**WORK TASK A:**
According to the essay on star power below, what is the only thing that audiences really care about?

**DOCUMENT SEGMENT:**
The way Will Smith has chosen his roles suggests a man who understands he is not a star, but instead a bankable actor who can greenlight a project almost single-handedly. And how long will that state of affairs continue? As long as Smith continues producing successes like Hitch; I, Robot; Bad Boys; and Men in Black—the kind of movies that allow play-it-safe producers to believe in a magic-bullet movie world where stars can deliver big box office even if the movies themselves are just the same dumb old dreck. It’s not the Will Smiths and Tom Cruises of the world who are stupid; far from it. In fact, they’re the ones who every so often save the really stupid guys from their worst excesses… can you say “Heaven’s Gate”?
Sorry, no stars. The myth of star power may seem pretty, but the statistics prove it is nothing but a lie. For every high-budget, starring-vehicle flop you can name—a King Arthur with Clive Owen or an Alexander with Colin Farrell—there’s a string of low-budget, no-star flicks that found multiplex success in spite of studio indifference. They had the only thing that audiences really care about: story. I’m thinking of Cary Elwes in Saw; Sanaa Lathan in Alien vs. Predator; Jon Heder in Napoleon Dynamite; Because of Winn-Dixie, with Annasophia Robb; and, of course, Kimberly Elise in Diary of a Mad Black Woman. In Hollywood, studio execs are even now sitting around asking themselves, “Why didn’t we do that?” The answer, of course, is because Halle Berry was too busy doing art films like Catwoman.
Banking on stars isn’t truly safe, because there really aren’t any stars—only stories. “I am big,” Norma Desmond proclaims near the beginning of Billy Wilder’s great (but hardly blockbuster) Sunset Boulevard. “It’s the pictures that got small.”

Figure understanding tasks:
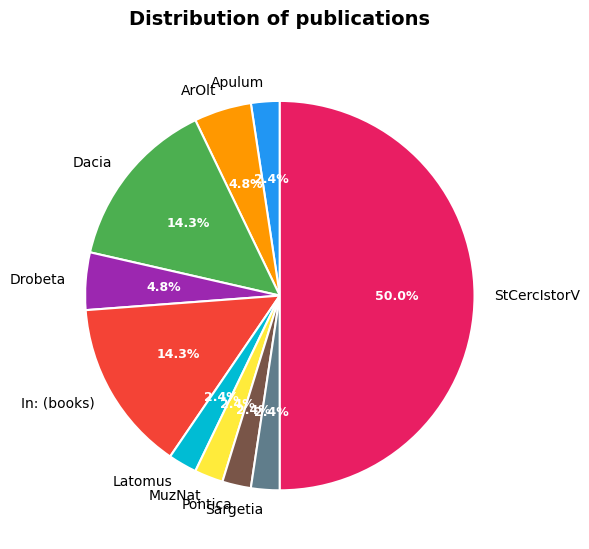

What percentage is NOT represented by Latomus?

97.6%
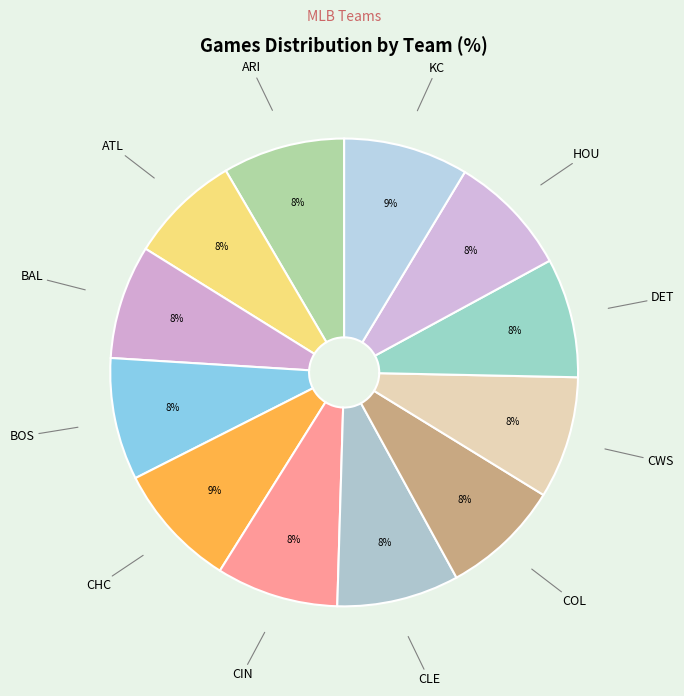

Is it true that CWS is 8% of the pie?

True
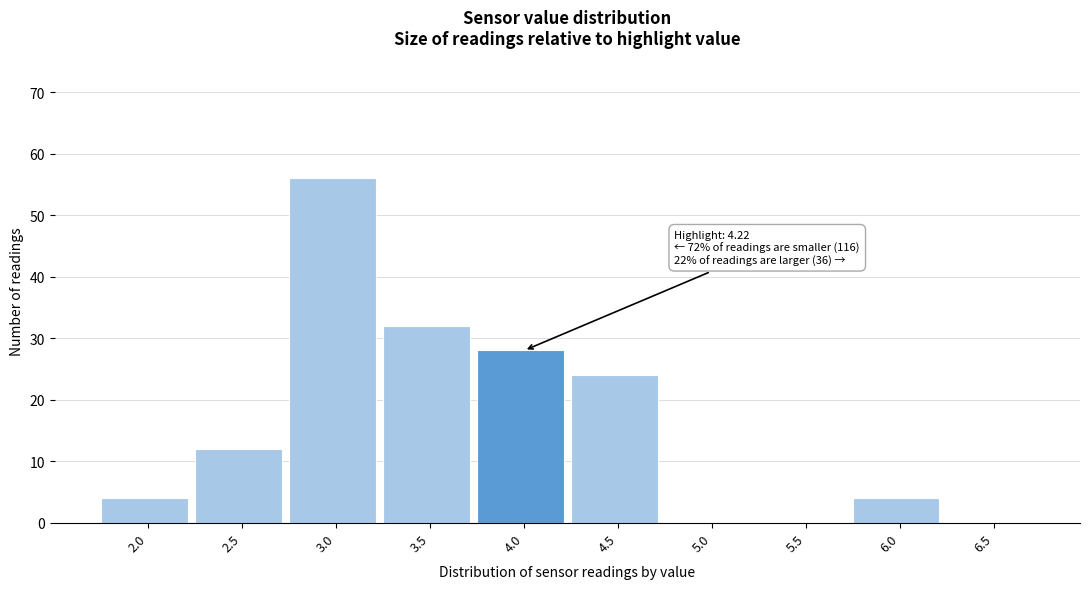

Reading right to left, transcribe all the data shown in this chart.

6.5=0	6.0=4	5.5=0	5.0=0	4.5=24	4.0=28	3.5=32	3.0=56	2.5=12	2.0=4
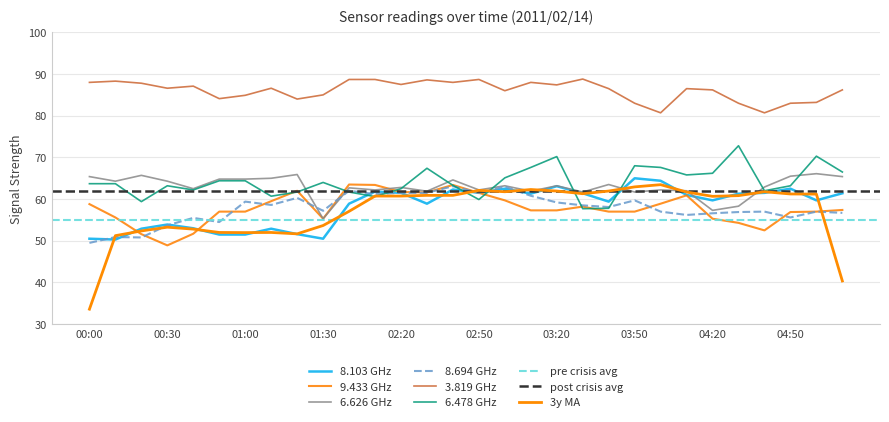

At which label is   9.433 closest to 56?

00:10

**WORK TASK B:**
Copy all four records above word for word, leaving out the pictures.

**TASK RESPONSE A:**
Story.

**TASK RESPONSE B:**
What percentage is NOT represented by Latomus?

97.6%

Is it true that CWS is 8% of the pie?

True

Reading right to left, transcribe all the data shown in this chart.

6.5=0	6.0=4	5.5=0	5.0=0	4.5=24	4.0=28	3.5=32	3.0=56	2.5=12	2.0=4

At which label is   9.433 closest to 56?

00:10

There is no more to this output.